Certes, statistiquement il ressort que lors de la plupart des tueries (de masse) perpétrées au Canada (Polytechnique, Dawson..), c’étaient des armes automatiques (prohibés) légalement enregistrées qui ont été utilisées. Mais un nombre important des crimes se font par des armes de chasse. Et le dernier en date est le lâche assassinat du caporal Nathan Cirillo qui montait la garde au monument de la guerre dans le centre d'Ottawa.
Pour conclure, n’est-ce pas une évidence que la donne a changé et que la sécurité des citoyens vaut plus que des calculs statistiques ? Les risques que des malades mentaux s’approprient des armes à feu pour des fins terroristes, n’est-il pas exponentiellement plus élevé en supprimant la traçabilité de ces armes et de leurs propriétaires? Abolir le registre des armes d’épaule ne priverait-il pas les organes de sécurité d’un précieux outil de contrôle et de surveillance de la circulation des armes à feu?

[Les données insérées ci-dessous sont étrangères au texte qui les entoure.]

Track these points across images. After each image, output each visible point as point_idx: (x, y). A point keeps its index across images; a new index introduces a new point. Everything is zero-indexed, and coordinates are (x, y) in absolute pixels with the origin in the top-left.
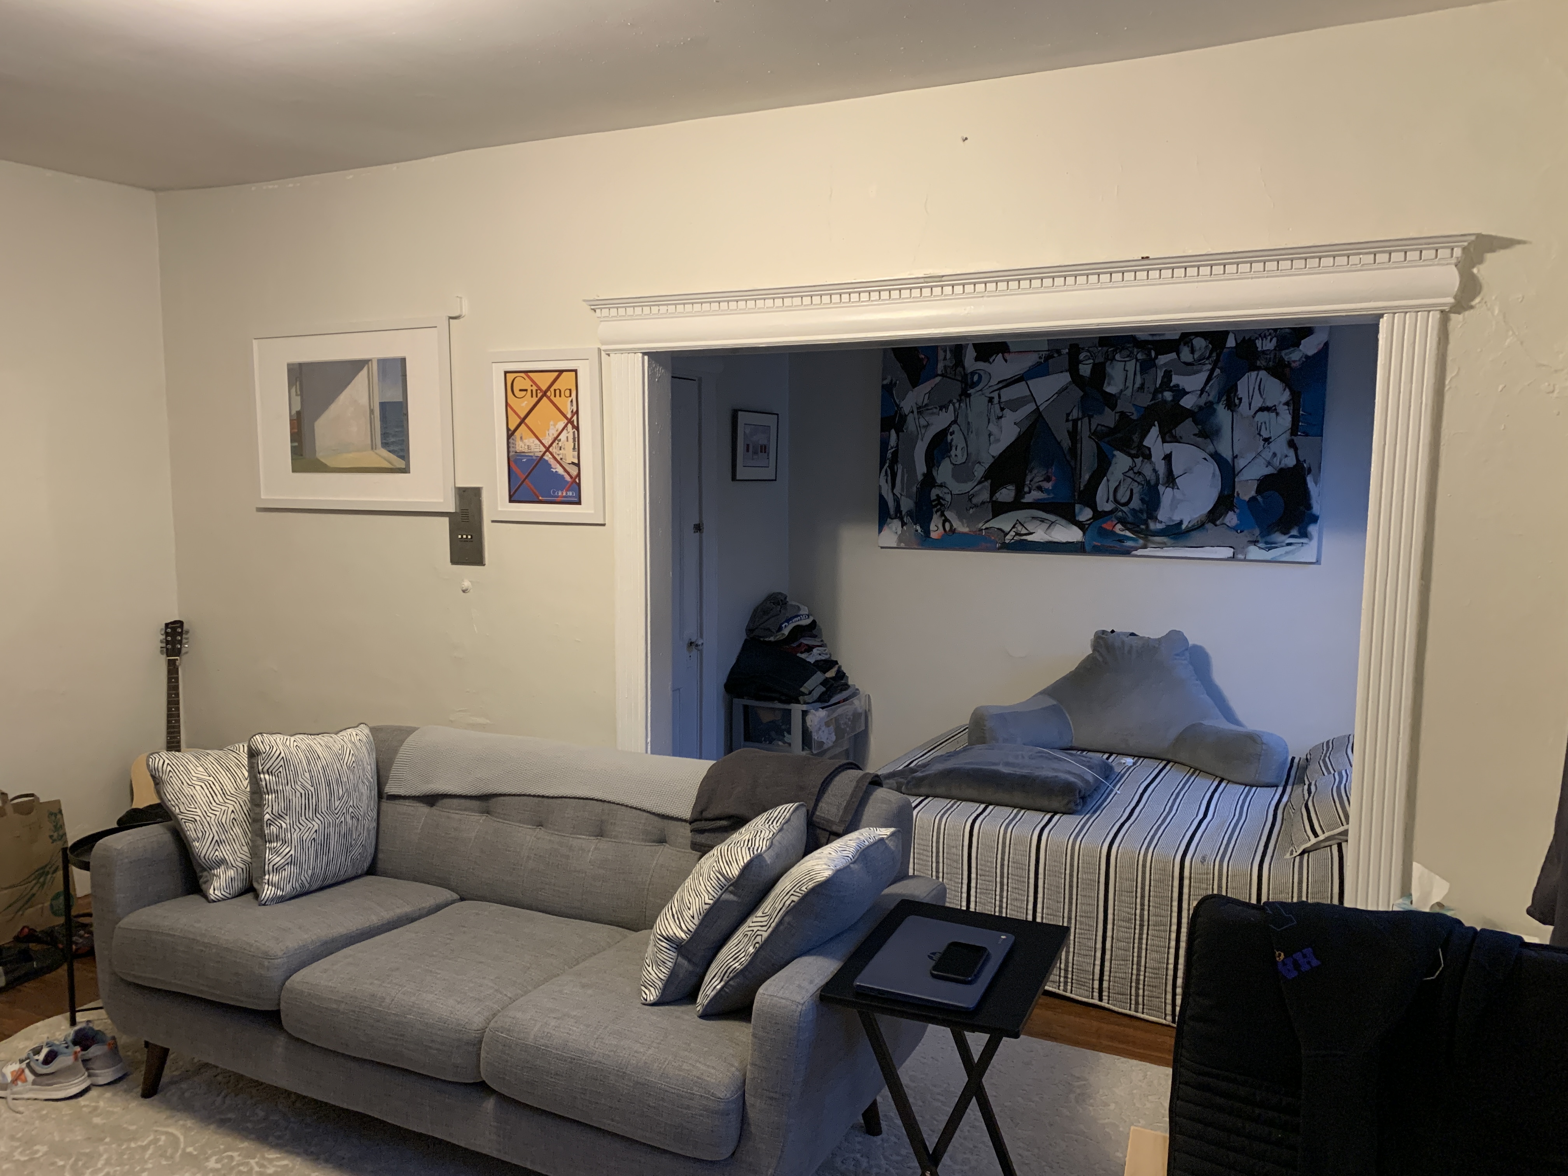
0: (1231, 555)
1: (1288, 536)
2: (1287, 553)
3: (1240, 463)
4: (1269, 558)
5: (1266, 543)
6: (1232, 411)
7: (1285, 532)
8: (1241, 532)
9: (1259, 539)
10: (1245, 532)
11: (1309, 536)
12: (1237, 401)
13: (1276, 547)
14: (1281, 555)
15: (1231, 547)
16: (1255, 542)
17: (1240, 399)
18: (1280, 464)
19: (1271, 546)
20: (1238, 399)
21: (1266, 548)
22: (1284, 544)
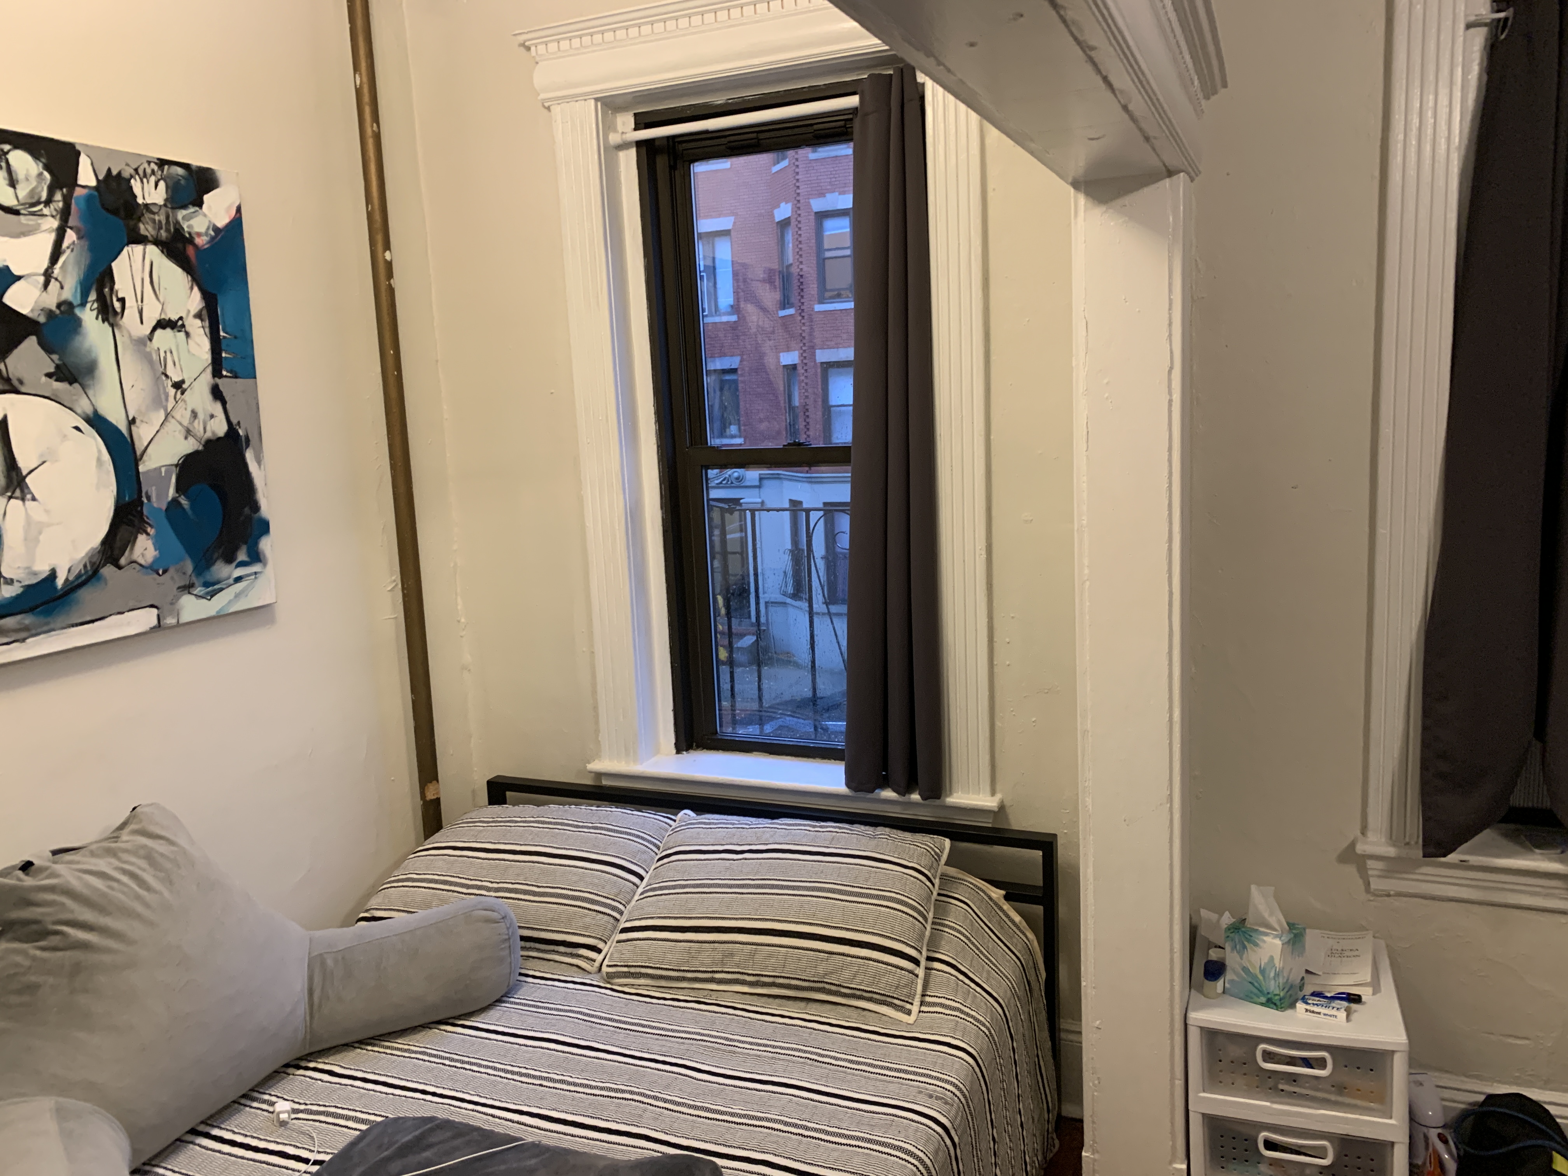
0: (154, 622)
1: (234, 564)
2: (237, 596)
3: (143, 434)
4: (213, 613)
5: (206, 585)
6: (112, 325)
7: (229, 559)
8: (165, 572)
9: (194, 579)
10: (172, 571)
11: (262, 557)
12: (117, 305)
13: (221, 590)
14: (230, 602)
15: (152, 606)
16: (188, 588)
17: (122, 301)
18: (205, 432)
19: (212, 589)
20: (119, 300)
21: (207, 593)
22: (231, 581)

«Le gouvernement a pour mission de faire que les bons citoyens soient tranquilles, que les mauvais ne le soient pas.» Georges Clemenceau.
Yacine Foudil
Commentaires
BIEN REÇU YACINE .
ON VA MAINTENANT SCRUTER ÇA AVEC ATTENTION.
BRAVO POUR AVOIR OSÉ.
Je suis plus que d'accord avec vous que la destruction du registre des armes à feux par le gouvernement du Canada est une aberration. Les armes à feux étant, aujourd'hui, tellement banalisées ; on peut penser aux jeux vidéos , films et clips musicaux violents les utilisant à outrances, les centres de tirs qui se démocratisent,... Il n'y a finalement plus qu'un registre pour faire prendre conscience aux gens que le fait de posséder une arme à feux n'est pas un acte anodin, n'est pas un jeu.
Selon l'Office des Nations Unies contre la drogue et le crime (ONUDC), « la prévalence des armes à feu a un lien direct avec l'augmentation du nombre de meurtres » (2011). Ce type d’arme qui évite le contact direct avec la victime, comparativement à d’autres armes, comme par exemple les couteaux ou objets de frappe, facilite le passage à l’acte des criminels. En effet, de par la distance physique (et aussi psychologique) maintenu entre le criminel et la victime.